“喂,簫。”野狼把目光投向遠處。
“嗯?”簫拿走野狼手中的睚眥刀,把它收回了皮質刀鞘內。
野狼看著簫的動作有些出神,簫無論什么時候,永遠都是一副沉著冷靜的樣子,野狼總覺得簫在殺人的時候,如同切水果一樣輕松。簫沒有什么多余的動作,他不像野狼,野狼滔滔不絕的叫罵只是為了緩解心里的恐懼,野狼每次拿起刀準備殺人,心中都會有一種本能的排斥,排斥鮮血和刀刃刺破皮肉的感覺。但簫不同,他不恐懼,他舉起刀,心情似乎沒有任何負罪感。他揮刀就是揮刀,殺人就是殺人。
而野狼自己每次戰斗,每次殺人,殺到最后總能殺出一種悲傷的心情,他從來沒有簫那種心頭釋然的勝利感覺,他不知道為何悲傷,反正就是悲傷。
他覺得自己活的不像一個人,而像一只鬼,他很羨慕簫,簫從不糾結他自己是人是鬼。
“你叫我做什么?”簫朝野狼歪了歪頭,說,“女人和刀,恕不外借。”
“不是。”野狼看了看簫的衣兜,“我想喝酒了。”
簫輕輕笑著從衣服內側的口袋里拿出酒壺,這是一只黑色的金屬酒壺,底面刻著一行字Bridge to Snake。野狼端詳了一會兒,這只酒壺扁扁的,表面綁了一層繩子,一般軍事用品就這個風格,總是在任何東西上纏一圈繩子以備不時之需。
野狼知道Bridge是簫父親的代號,可他不知道Snake是何方神圣,他也不知道簫的父親送給別人的東西最后怎么又回到了簫的手里。
野狼雖然不了解,但他從沒想過去問,簫似乎從來不想主動提起關于他父親的事情。
他仰頭喝了一口,評價道:“黑方酒,很好喝。”
簫說:“你嘗到殘留的竹葉青了么?”
野狼搖搖頭,說:“我只喝酒,不論種類。”
野狼把酒壺還給簫,兩人開始往回走,鱗片帶來的不適感漸漸消失,野狼知道鱗片只能短時間增強戰斗力,而且這東西有副作用,不能總用。
兩人背后是晨曦,美好的一天總會開始,雖然空氣并不清新,還夾雜著火藥的味道。
“好久沒有像這么輕松過了。”野狼說,“你還記得我們大學的時候么?去網吧打游戲你總是打不贏,連連看,紅心紙牌,掃雷,你一個都贏不了。那時候真好啊,好的還不知道宿命是什么。你還記得我們學校旁邊的那家快餐店么?有一段時間你總是拉著我去,把里面的東西嘗了個遍,后來你說,除了第一天吃的那個照燒雞飯好吃之外,其他的都只能湊合,我就在想,那你是為什么還那么執著地一直去那一家。”

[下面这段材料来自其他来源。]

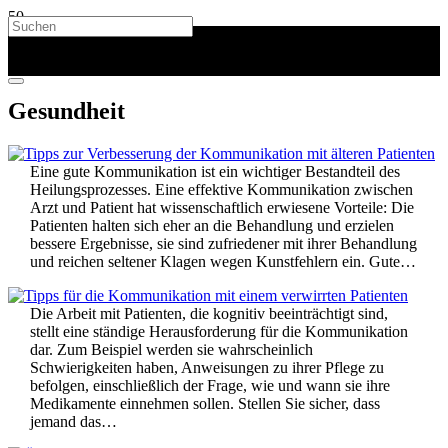
Gesundheit
Eine gute Kommunikation ist ein wichtiger Bestandteil des
Heilungsprozesses. Eine effektive Kommunikation zwischen
Arzt und Patient hat wissenschaftlich erwiesene Vorteile: Die
Patienten halten sich eher an die Behandlung und erzielen
bessere Ergebnisse, sie sind zufriedener mit ihrer Behandlung
und reichen seltener Klagen wegen Kunstfehlern ein. Gute…
Die Arbeit mit Patienten, die kognitiv beeinträchtigt sind,
stellt eine ständige Herausforderung für die Kommunikation
dar. Zum Beispiel werden sie wahrscheinlich
Schwierigkeiten haben, Anweisungen zu ihrer Pflege zu
befolgen, einschließlich der Frage, wie und wann sie ihre
Medikamente einnehmen sollen. Stellen Sie sicher, dass
jemand das…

“后來我想明白了,這就是期待,有了第一天的驚喜之后,就不斷地想要新的驚喜。可生命中的驚喜就那么多,你每遇到一次,它的總量就少一些,到最后,全是宿命。”
簫就走在野狼身旁,靜靜地聽著。
“你是不是看不上那個學生會會長布拉德雷啊?”
野狼轉身朝著太陽比了一個中指。
“但我覺得他很好啊,可以毫不猶豫地喜歡自己喜歡的人,還可以抱著陌生人嚎啕大哭,他只要那女孩的一點點關心和牽掛,他并不貪婪,也不是很花心,畢竟哪個男人對學院的女孩不感興趣呢。他最起碼,可以很勇敢……”野狼停下來,不想再往下說了。
野狼沒法告訴簫,自己也喜歡簫喜歡的女孩子,也沒法跟簫公平競爭,他總覺得那是很低級的做法,但他看到布拉德雷那么理直氣壯地站在林江面前的時候,自己竟然很羨慕。可林江選的是霍竑,女孩子選的是簫。

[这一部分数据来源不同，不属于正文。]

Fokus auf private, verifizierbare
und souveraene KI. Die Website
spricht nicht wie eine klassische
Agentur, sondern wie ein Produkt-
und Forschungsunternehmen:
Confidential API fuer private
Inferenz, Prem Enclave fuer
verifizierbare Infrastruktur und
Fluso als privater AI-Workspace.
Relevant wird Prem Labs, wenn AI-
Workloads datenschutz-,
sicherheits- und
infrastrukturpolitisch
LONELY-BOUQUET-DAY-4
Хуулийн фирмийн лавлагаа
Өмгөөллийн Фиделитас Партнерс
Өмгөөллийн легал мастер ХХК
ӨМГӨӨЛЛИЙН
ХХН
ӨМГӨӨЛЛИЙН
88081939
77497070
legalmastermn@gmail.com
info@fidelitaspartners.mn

所以布拉德雷才失敗了,所以如果自己那么做了,也會失敗吧。野狼看到布拉德雷硬氣地與霍竑對峙的時候,其實是希望這個不可一世的會長取勝的,可會長也敗下陣來嚎啕大哭的時候,自己抱著他,就仿佛抱著自己,野狼雖然嘴上說布拉德雷癩蛤蟆想吃天鵝肉,但他知道,自己也是一只癩蛤蟆,在那個女孩子心里,簫才是白馬王子。
可自己跟簫出生入死無冤無仇,怎么能干的出搶人家女朋友的事情。
簫其實心知肚明,野狼雖然拐彎抹角極其隱晦地抱怨,但他還是聽出來了,他沒有戳破,還是輕輕地走在野狼身邊。

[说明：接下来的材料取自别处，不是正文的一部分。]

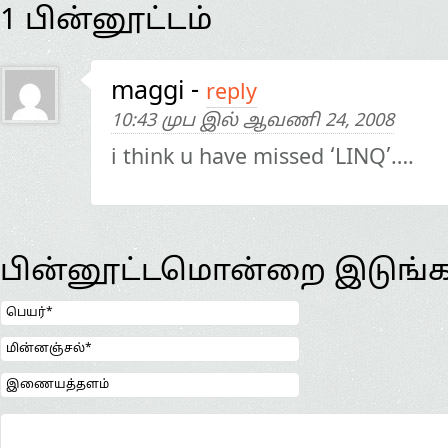
1 பின்னூட்டம்
maggi
-
reply
10:43 முப இல் ஆவணி 24, 2008
i think u have missed ‘LINQ’….
பின்னூட்டமொன்றை இடுங்க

風吹過來,雪花落得更加兇猛,它們落在野狼的睫毛上,頭發上。
冷冰冰的。
……
有人在背后輕輕拍了拍自己的肩膀,身后的人用一種輕柔的聲音說,別哭,林江。
別哭。
恍如隔世的感覺。
像跟幻影對視,那幻影發出溫柔的聲音,好像還有火熱的溫度,看得人熱淚盈盈,可不能伸手。
因為一伸手,你就知道碰不到他,就會打破這短暫的幸福。
你覺得他還在,但他不在。
他永遠都不在了。
林江想起楊過,就是神雕俠侶里那個神雕大俠楊過,連楊過那么水性楊花的人都會一輩子活在小龍女的溫存之下。
何況自己。
“喂!”身后的人說。
林江在心里嘲笑自己,明明當著面拒絕了,可還是忘不掉,他一死掉,自己就受不了了。
何苦呢?
為什么不早一點表明心意,直到一切無法挽回才知道后悔,才知道自己其實不舍得他不在。
“林江,別哭,你可以讓開一下么?社長要看看圣托里尼的傷勢。”身后的人寵溺地說。
不能回頭,一回頭,就知道背后是一片虛無,虛無里沒有那個溫柔的男子。
不能回頭,哪怕一直都這樣,哪怕時間永遠定格,只要那個幻影還在。
“丫頭,我來看看好么?”樓蘭把霍竑推開,彎下身子從林江身后幫她擦掉臉上的眼淚。
林江還是執著地為圣托里尼做心肺復蘇,她怕自己一停下來,就會陷入無法自拔的悲傷,于是她讓自己專注在圣托里尼身上。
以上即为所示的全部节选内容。